Dass die Tat ausgerechnet im Pfarrhaus geschehen ist, bringt unangenehmerweise den Chefgeistlichen selbst in die Bredouille, geht es doch auch um Unregelmäßigkeiten in der Ablieferung von Kollekten. Miss Marple, von Anette Felber maßgeschneidert verkörpert, bringt mit ihrer Kombinationsschärfe, die insbesondere Kommissar Slack verdrießt, die Aufklärung voran und den Mörder zur Strecke.

Die neugierige alte Dame ist wahrlich nicht bei allen beliebt, zu stark ist ihr Drang ausgeprägt, von ihrem Horchposten im Garten aus die Verhältnisse zu sichten und ihre Schlüsse daraus zu ziehen. Der Ermittler (Peter Groeger) schätzt insbesondere ein preußisch-zackiges Auftreten, erheiternd, aber nicht unbedingt britischer Stil.

Die Inszenierung hebt verständlicherweise deutlich auf die Figur der Protagonistin ab – im Gegensatz zum Roman, der ihr viel weniger Profil zugesteht. Pfarrer Clement gibt im Vorlagentext die Handlung in der Ich-Form wieder, was die Authentizität stärkt. Seine Rolle im Stück, durchaus anschaulich von Karl-Heinz Barthelmeus eingebracht, wirkt dagegen zurückgenommen.
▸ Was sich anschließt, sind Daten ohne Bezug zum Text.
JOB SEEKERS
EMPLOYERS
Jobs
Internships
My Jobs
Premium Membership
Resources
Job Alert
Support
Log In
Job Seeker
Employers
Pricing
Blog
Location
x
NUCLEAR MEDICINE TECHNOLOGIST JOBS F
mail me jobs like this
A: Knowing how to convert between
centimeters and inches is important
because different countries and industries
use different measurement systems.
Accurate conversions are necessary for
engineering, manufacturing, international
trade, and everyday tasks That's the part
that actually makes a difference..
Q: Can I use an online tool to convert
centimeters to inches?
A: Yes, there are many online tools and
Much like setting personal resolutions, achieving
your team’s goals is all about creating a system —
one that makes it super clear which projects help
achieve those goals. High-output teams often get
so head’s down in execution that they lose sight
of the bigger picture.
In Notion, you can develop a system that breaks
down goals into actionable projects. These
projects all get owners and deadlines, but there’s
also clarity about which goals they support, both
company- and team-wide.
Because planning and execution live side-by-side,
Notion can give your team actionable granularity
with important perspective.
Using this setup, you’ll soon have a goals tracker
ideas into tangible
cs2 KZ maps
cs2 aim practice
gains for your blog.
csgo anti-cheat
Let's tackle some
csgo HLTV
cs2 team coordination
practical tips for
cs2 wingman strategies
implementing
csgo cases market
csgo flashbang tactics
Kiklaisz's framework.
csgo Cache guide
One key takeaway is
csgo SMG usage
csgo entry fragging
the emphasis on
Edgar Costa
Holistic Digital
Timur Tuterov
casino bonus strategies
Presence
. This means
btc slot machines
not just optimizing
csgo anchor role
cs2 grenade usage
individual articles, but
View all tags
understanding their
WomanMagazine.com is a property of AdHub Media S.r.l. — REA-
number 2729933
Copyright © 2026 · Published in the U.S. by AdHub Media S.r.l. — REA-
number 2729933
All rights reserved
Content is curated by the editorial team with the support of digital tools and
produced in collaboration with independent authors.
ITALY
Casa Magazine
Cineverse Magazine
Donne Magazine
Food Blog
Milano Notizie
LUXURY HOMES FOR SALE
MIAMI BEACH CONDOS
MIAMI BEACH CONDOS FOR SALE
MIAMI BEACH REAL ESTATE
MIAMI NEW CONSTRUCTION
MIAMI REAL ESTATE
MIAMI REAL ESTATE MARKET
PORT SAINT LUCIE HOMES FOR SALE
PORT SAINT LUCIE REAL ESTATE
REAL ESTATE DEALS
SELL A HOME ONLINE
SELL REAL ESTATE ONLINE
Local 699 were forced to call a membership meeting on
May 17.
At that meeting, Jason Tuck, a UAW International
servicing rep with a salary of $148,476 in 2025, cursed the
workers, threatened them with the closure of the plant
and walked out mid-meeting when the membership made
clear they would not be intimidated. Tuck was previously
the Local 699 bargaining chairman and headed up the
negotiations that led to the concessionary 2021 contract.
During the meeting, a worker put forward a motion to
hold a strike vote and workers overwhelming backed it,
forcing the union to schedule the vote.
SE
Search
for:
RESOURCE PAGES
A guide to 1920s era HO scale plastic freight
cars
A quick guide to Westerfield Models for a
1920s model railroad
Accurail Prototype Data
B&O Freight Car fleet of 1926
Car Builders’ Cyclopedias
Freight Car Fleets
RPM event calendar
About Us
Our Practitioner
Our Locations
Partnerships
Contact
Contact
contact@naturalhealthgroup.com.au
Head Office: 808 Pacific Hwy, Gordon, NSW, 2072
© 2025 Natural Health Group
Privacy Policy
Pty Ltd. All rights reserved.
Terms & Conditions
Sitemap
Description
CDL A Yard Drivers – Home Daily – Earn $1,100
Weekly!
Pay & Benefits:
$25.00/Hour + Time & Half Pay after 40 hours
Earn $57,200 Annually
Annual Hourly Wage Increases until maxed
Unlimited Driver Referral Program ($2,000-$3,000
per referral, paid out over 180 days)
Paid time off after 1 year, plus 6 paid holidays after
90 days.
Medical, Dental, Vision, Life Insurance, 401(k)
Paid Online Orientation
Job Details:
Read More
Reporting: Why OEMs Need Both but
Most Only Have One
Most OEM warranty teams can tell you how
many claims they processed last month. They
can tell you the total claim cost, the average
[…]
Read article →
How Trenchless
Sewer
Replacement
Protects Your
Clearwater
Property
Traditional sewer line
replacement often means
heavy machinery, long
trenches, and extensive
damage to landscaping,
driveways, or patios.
Fatales Verhältnis zu Kunstmaler

Es stellt sich heraus, dass die attraktive Witwe Anne Protheroe (Jutta Schröder) ein letztlich fatales Verhältnis zu dem Kunstmaler und Fotografen Lawrence Redding (Thomas Linke) eingegangen ist. Mary Jenkins (Vera Müller), die gute Seele im Pfarrhaus, bringt mitunter erheiternden Berliner Slang in die Gespräche ein. Ihre Überraschung, als sie den Ermordeten entdeckt, klingt indes eher beiläufig als von Entsetzen geprägt. Schließlich ist da noch Vikar Ronny Hawes (Alexander Altomirianos), der in manchen Auftritten mit clownesken Attitüden eine recht ungünstige Figur abgeben muss.

Jugendliche Unbekümmertheit wird verkörpert durch die Protheroe-Tochter Lettice und den Pfarrers-Neffen Dennis (Felix Isenbügel). Kathrin Horodynski kokettiert mit tadelloser Figur und gefällt sich darin, mit ihrem Sex-Appeal die Blicke auf sich zu ziehen. Das Publikum dankte mit reichlich Applaus für eine leicht verdauliche, unangestrengte Inszenierung.